April 15, on the eve of Israel’s Holocaust Remembrance Day, Hizballah and Iranian Revolutionary Guards commanders staged a grand ceremony at the Imam Ali base in northern Tehran to celebrate the launch of Hizballah’s anti-air missile wing. They cheered the 500 Lebanese graduates of a course in the use of three anti-air missiles supplied by Iran:
The Sayyad 1 (Hunter), the Misagh 1 (Convention [with Allah]) and the Shahab Sagheb (Meteor), which is based on the Chinese Feimeng-80 system.
Military sources report that these new weapons will seriously restrict the Israeli Air Force’s tactical freedom over Lebanon. In the event of hostilities, Israeli warplanes will have to evade a dense array of Hizballah-operated anti-air missiles which will also defend the terrorist group’s surface rocket batteries.
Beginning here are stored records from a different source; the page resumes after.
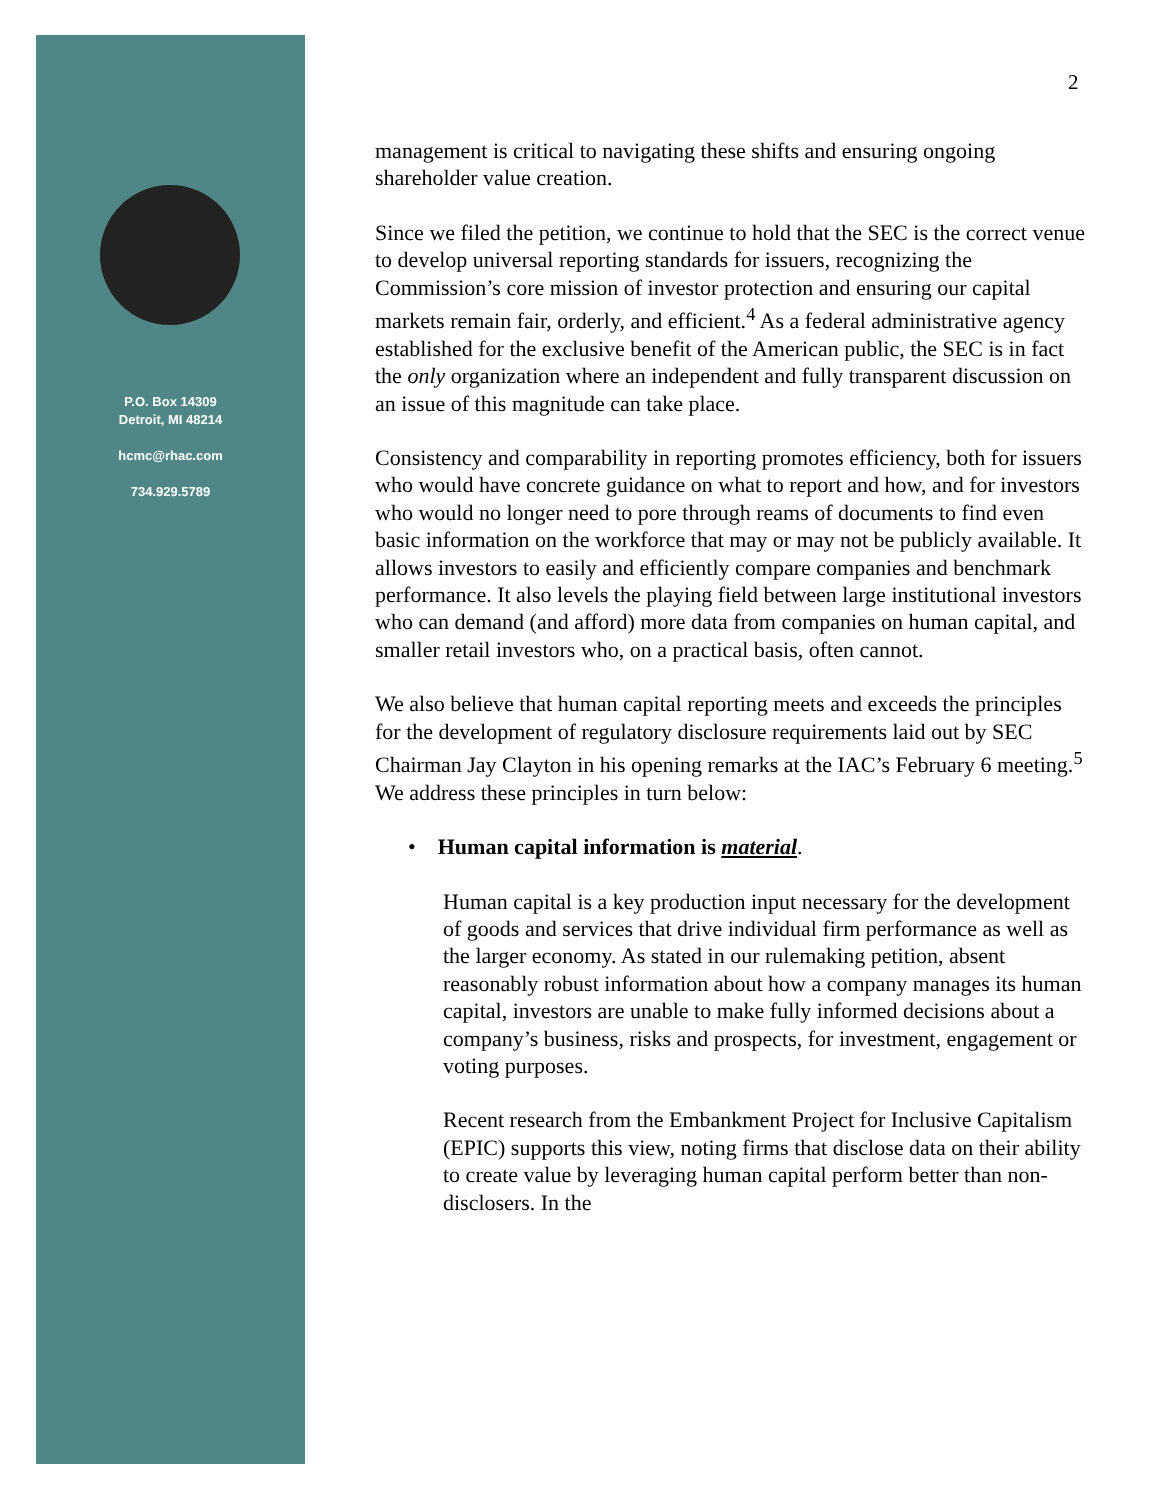P.O. Box 14309
Detroit, MI 48214
hcmc@rhac.com
734.929.5789
2
management is critical to navigating these shifts and ensuring ongoing shareholder value creation.
Since we filed the petition, we continue to hold that the SEC is the correct venue to develop universal reporting standards for issuers, recognizing the Commission’s core mission of investor protection and ensuring our capital markets remain fair, orderly, and efficient.<sup>4</sup> As a federal administrative agency established for the exclusive benefit of the American public, the SEC is in fact the only organization where an independent and fully transparent discussion on an issue of this magnitude can take place.
Consistency and comparability in reporting promotes efficiency, both for issuers who would have concrete guidance on what to report and how, and for investors who would no longer need to pore through reams of documents to find even basic information on the workforce that may or may not be publicly available. It allows investors to easily and efficiently compare companies and benchmark performance. It also levels the playing field between large institutional investors who can demand (and afford) more data from companies on human capital, and smaller retail investors who, on a practical basis, often cannot.
We also believe that human capital reporting meets and exceeds the principles for the development of regulatory disclosure requirements laid out by SEC Chairman Jay Clayton in his opening remarks at the IAC’s February 6 meeting.<sup>5</sup> We address these principles in turn below:
• Human capital information is material.
Human capital is a key production input necessary for the development of goods and services that drive individual firm performance as well as the larger economy. As stated in our rulemaking petition, absent reasonably robust information about how a company manages its human capital, investors are unable to make fully informed decisions about a company’s business, risks and prospects, for investment, engagement or voting purposes.
Recent research from the Embankment Project for Inclusive Capitalism (EPIC) supports this view, noting firms that disclose data on their ability to create value by leveraging human capital perform better than non-disclosers. In the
Those sources disclose that the Iranian-Chinese missile has already been smuggled into Lebanon and is in Hizballah’s hands. It is designed to shoot down planes and helicopters flying at ultra-low altitudes under radar screens for surprise assaults on ground targets such as military bases, missile positions and artillery. Ordinary radar and air defense missiles are mostly ineffective against these low-flying tactics. The new missile makes up for this shortcoming.
On March 7, the 500 Hizballah trainees flew out of Damascus airport for Tehran aboard two civilian airliners; on April 16, they returned home – again through the Syrian airport - after training in the Imam Ali base under Iranian experts commanded by Iranian Col. Mohammed Mnafi.
Journalist's hears from military circles wry remarks to the effect that, while Israel’s heads of state and chief of staff solemnly declared: “Never again!” in speeches marking Holocaust Remembrance day, they are seriously short on action for curbing Hizballah-Hamas preparations for their next war on the Jewish state. Surface missiles are routinely smuggled into Lebanon and the Gaza Strip, unopposed. But the arming of Iran’s Lebanese proxy with deadly anti-air missiles poses a new and extraordinarily threat to the Israeli Air Force and, moreover, prevents air attacks on the Hizballah batteries shooting rockets into Israel. Questions are being asked about how Israel’s policy-makers and top brass could have allowed 500 Hizballah trainees to fly out of Damascus airport unhindered and return as air defense specialists, highly trained for shooting missiles at the Israeli Air Force and preventing Israeli warplanes from halting surface rockets should they fly against Israeli civilian locations once more.